World Book Dictionary defines "phonics" as "a method of teaching reading by association of letters and combinations of letters with their appropriate speech sounds." Rather than enter into the debate about whether children should be taught to read using phonics or whole language, I simply offer these five great sites to help children (and foreign-speaking adults) learn the sounds of our language.
Yes, they do have British accents and call their mothers "Mum" instead of "Mom," but this BBC site does a fabulous job of integrating audio and animation into a really fun learning experience. Try Jim's Crankophone for practice in distinguishing vowel sounds in Consonant-Vowel-Consonant words. Use the teacher's panel to control which vowels are tested. I also liked the ten long-vowel poems ("Mr. Creep is hardly sweet. He's got three legs and smelly feet.") with voice-over and activities.

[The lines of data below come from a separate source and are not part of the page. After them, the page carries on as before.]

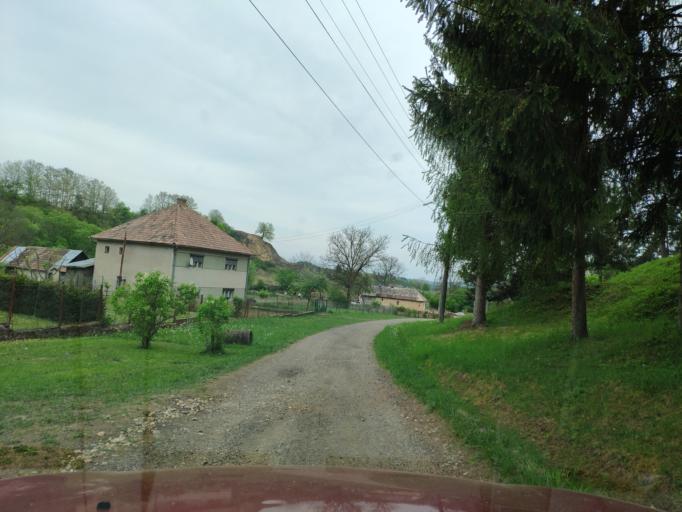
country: SK
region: Banskobystricky
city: Revuca
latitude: 48.5151
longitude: 20.1707
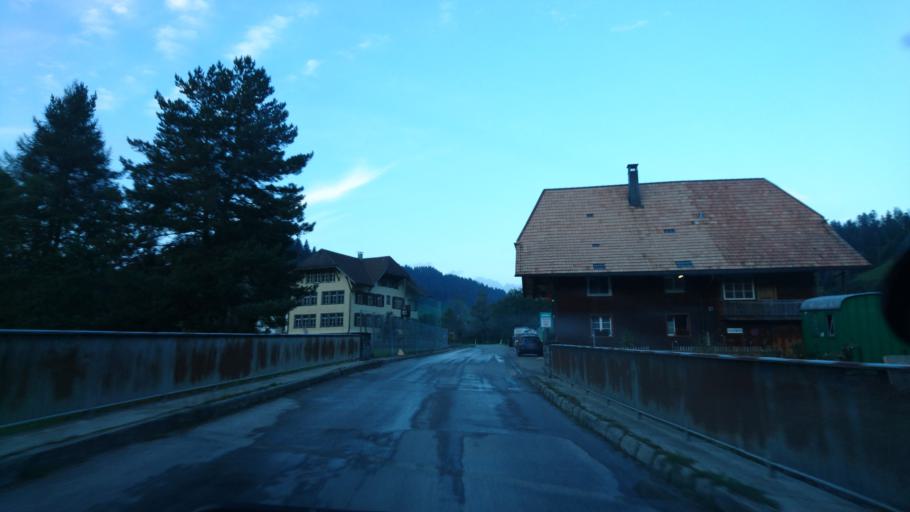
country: CH
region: Bern
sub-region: Emmental District
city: Trub
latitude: 46.9497
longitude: 7.8902
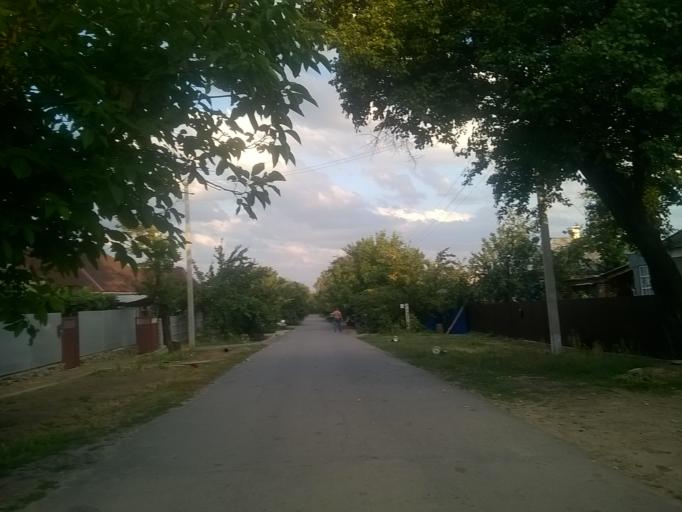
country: RU
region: Rostov
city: Donetsk
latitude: 48.3346
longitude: 39.9574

Now we move from paper worksheets to interactive ones where the word search puzzles actually pronounce and spell each word as you find it! Phonics is all about the learning of sounds, and this site has plenty of sound. It's colorful, fun and has lots of variety, even though it's not complete yet. For example, short vowels are covered, but long vowels are not. As you finish each game, you earn certificates that can be printed or e-mailed to friends, family and teachers.

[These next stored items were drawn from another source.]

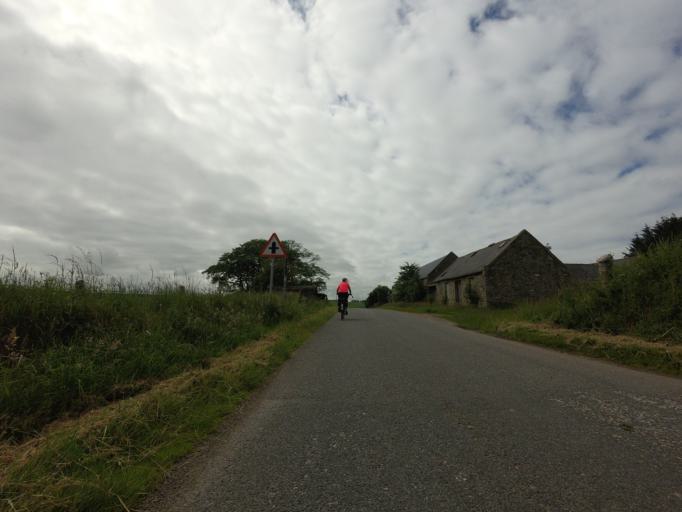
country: GB
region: Scotland
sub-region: Aberdeenshire
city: Turriff
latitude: 57.5426
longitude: -2.2725
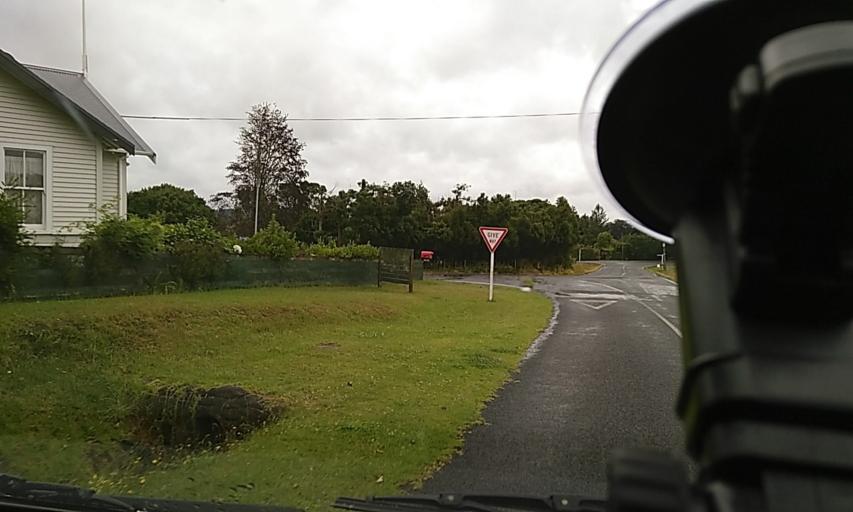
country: NZ
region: Auckland
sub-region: Auckland
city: Pukekohe East
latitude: -37.3291
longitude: 174.9148
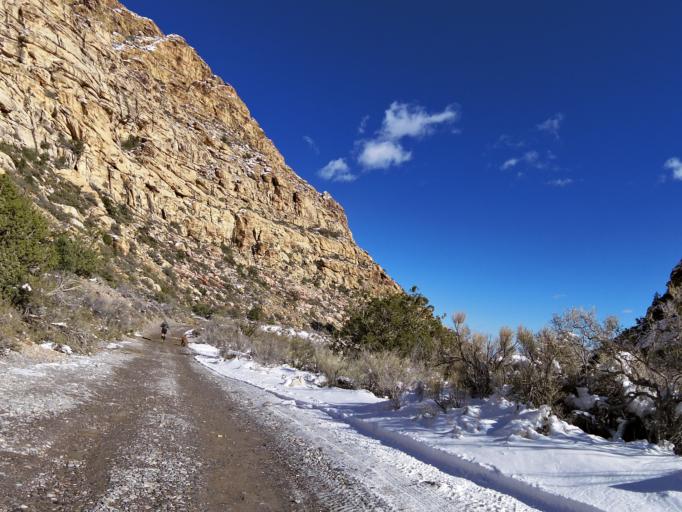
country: US
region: Nevada
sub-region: Clark County
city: Summerlin South
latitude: 36.1635
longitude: -115.5041
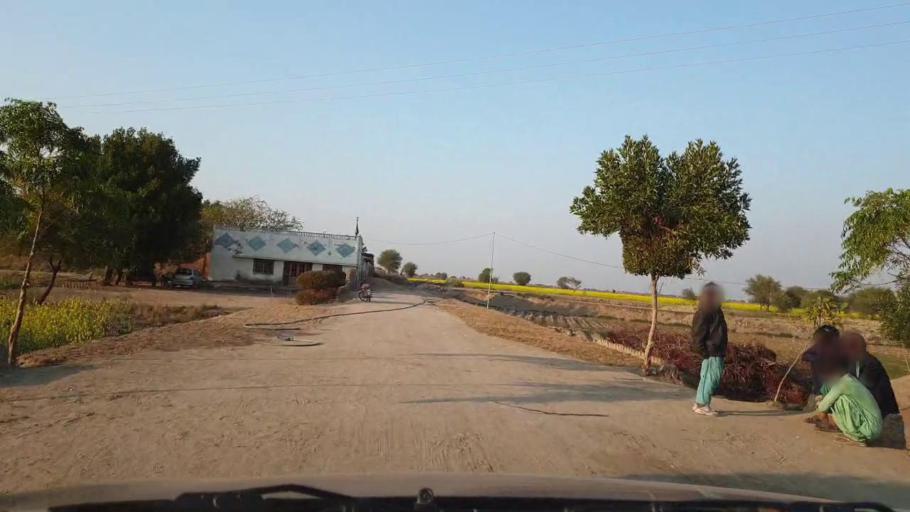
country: PK
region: Sindh
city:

Julie Vickery, a teacher of English as both a second and first language, has created a page of ten in-real-life activities to help reinforce the learning of phonics. Activities include Clapping Alphabet Chants ("A says /a/ like apple. A says /a/ /a/ /a/."), Alphabet I Spy ("I spy something that begins with the letter B.") and Letters in the Sand ("Fill disposable aluminum pie pans with approximately one-half inch of sand or salt. Call a letter or word. Students write the letter or beginning letter in their pans.")
"In this activity children are asked to match one of three pictures with a given word." Saxon Publishers has produced two interactive activities (Picture-Word Match and Word-Picture Match) that tie-in with their phonics textbooks, but are useful whether you use their books or not. Start by selecting a grade level (K, 1 or 2), a lesson number (from 22 to 140) and the number of problems you want to complete (from five to twenty.)